Today, I encountered an issue while working with a Python script that uses the Rich library to output colored text in the terminal. The challenge was the output was too extensive, making it difficult to view the entire output without a lot of scrolling. My initial thought was to use a pager like less or vim for easy scrolling.

However, I faced a problem: when I piped the script output to a pager (myscript | less), the colors were lost, and the output was plain text. This was not ideal as the colored output is crucial for easier readability and understanding.

Objective: Find a way to view the script’s colored output in a pager without losing the color formatting.

Solutions

  1. unbuffer
    • Makes commands behave as if they’re outputting to an interactive terminal.

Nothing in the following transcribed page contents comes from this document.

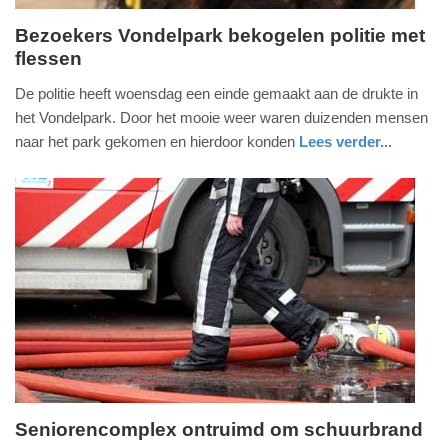
Bezoekers Vondelpark bekogelen politie met
flessen
woensdag,
24.
De politie heeft woensdag een einde gemaakt aan de drukte in
februari
het Vondelpark. Door het mooie weer waren duizenden mensen
2021
naar het park gekomen en hierdoor konden
Lees verder...
-
nieuws
noord-
politie
20:20
holland
Update:
09-
04-
2025
09:10
Seniorencomplex ontruimd om schuurbrand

Preserves color by emulating interactive terminal output.
    • Installation: brew install expect
    • Usage: unbuffer some_command | less -r
    • Requires less -r, vim -R - or similar for proper color display.
    • vim can be used as pager with vim -R -. The - tells vim to be a pager and -R for colors
  2. Command-Specific Color Flags
    • Flags like --color=always force color output in commands.
    • Usage: ls --color=always | tee output.log
  3. script Command
    • Captures output with color codes, suitable for display and logging.
    • Usage: script -efq output.log -c "ls --color=auto" | less -r
    • Usage 2: script -efq output.log -c "ls -l --color=auto"
    • Above prints to stdout and a file with color codes. View output with less -r output.log.

These methods ensure color outputs are preserved in terminal operations, enhancing readability and command line efficiency.